PRINCE WILLIAM COUNTY, Va. (DC News Now) — Republican candidate and Former Fairfax County police officer Bill Woolf is contending for the state senate District 30 seat, as the GOP looks to take control over the upper chamber in Richmond.

The redrawn District 30 encompasses portions of Prince William County, west of Centreville, as well as parts of Manassas and Manassas Park.

Voter data indicates that the district leans Democratic, but both Woolf and his Democratic opponent, Del. Danica Roem (HD-13), have sizable financial support. The Woolf campaign has raised $1,391,615 to date, compared to Roem’s $2,020,441, as similarly tight statehouse races across the Commonwealth. The funds raised as of Tuesday are on-par with congressional campaigns.

Woolf, a 15-year law enforcement veteran, touts his experience as the lead investigator for the Northern Virginia Human Trafficking Task Force.

“I know that we need to make sure that our brave law enforcement officers have the tools and resources that they need to be able to police and keep our communities safe to be proactive and out into the community itself,” Woolf told DC News Now. “So we’ll make sure that that happens. We’ll make sure that we also increase the morale of our law enforcement officers.”

Woolf said he would support tax cuts following a year that saw a $5.1 billion surplus in the Virginia general fund.

“Clearly that means that we’ve got money to put back into the pockets of the taxpayers and so we need to make that a priority,” he said. “Cutting unnecessary taxes, particularly the car tax in our area, is really high and so I hope to go to Richmond to be able to legislate to bring that down and bring some relief to the residents of the Commonwealth.”

In Prince William County, fights over zoning for data center construction have taken over county boardrooms and driven voters to polls during the primary election. Woolf said he would fight against re-zoning for data centers in areas close to homes and national battlefields.

“Education is really important to me for our young people and I don’t want to see noise pollution and other concerns that would distract kids and not give them the best education that they can,” he said. “I think that we need to regulate zoning and make sure that data centers are put in places where they can be supported by infrastructure and they’re not going to encroach on people’s quality of living.”

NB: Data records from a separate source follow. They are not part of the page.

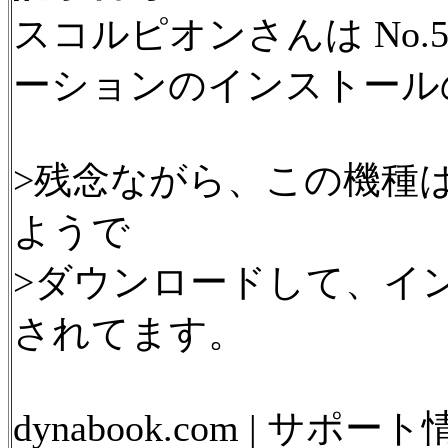
スコルピオンさんは No.5
ーションのインストール
>残念ながら、この機種
ようで
>ダウンロードして、イ
されてます。
dynabook.com | サ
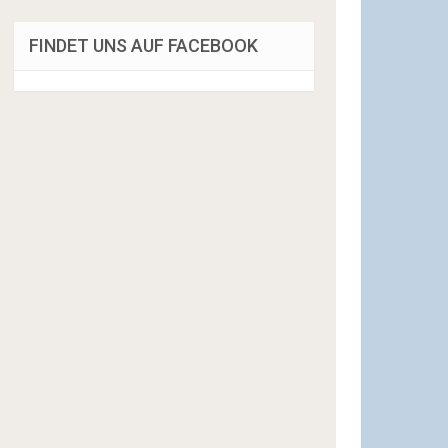
FINDET UNS AUF FACEBOOK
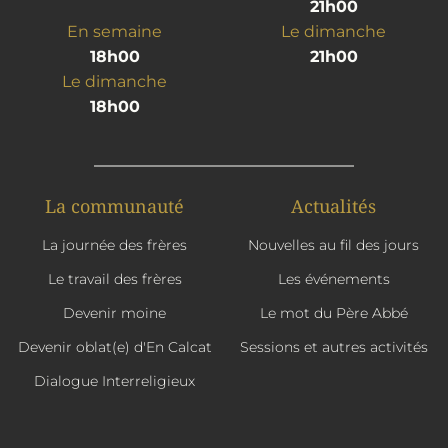
21h00
En semaine
Le dimanche
18h00
21h00
Le dimanche
18h00
La communauté
Actualités
La journée des frères
Nouvelles au fil des jours
Le travail des frères
Les événements
Devenir moine
Le mot du Père Abbé
Devenir oblat(e) d'En Calcat
Sessions et autres activités
Dialogue Interreligieux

Roem is also opposed to re-zoning rural areas for data centers, boasting a track record in Richmond that includes legislation banning above-ground powerlines along parts of major roadways in her house district.

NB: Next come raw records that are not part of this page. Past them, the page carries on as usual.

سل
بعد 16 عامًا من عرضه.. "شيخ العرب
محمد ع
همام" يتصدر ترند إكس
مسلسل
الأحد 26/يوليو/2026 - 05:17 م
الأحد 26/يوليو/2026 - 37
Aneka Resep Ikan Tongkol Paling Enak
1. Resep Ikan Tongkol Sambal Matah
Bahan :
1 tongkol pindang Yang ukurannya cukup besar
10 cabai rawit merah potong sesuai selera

Central to statehouse elections in Virginia, this year is the issue of abortion. Gov. Glenn Youngkin, who endorsed Woolf, said that he would sign a bill limiting abortions in the Commonwealth to pregnancies under 15 weeks with exceptions for rape, incest and threats to mothers’ lives. It’s a measure that GOP candidates have deemed reasonable, and that Democratic candidates have widely pointed to to galvanize support.

While Roem doesn’t believe Republicans would be satisfied with a 15-week ban, Woolf said he would support legislation matching the will of his district. He said that 73% of voters would support the restrictions floated by Youngkin.

Election Day in Virginia is Nov. 7. Early voting is open at select precincts.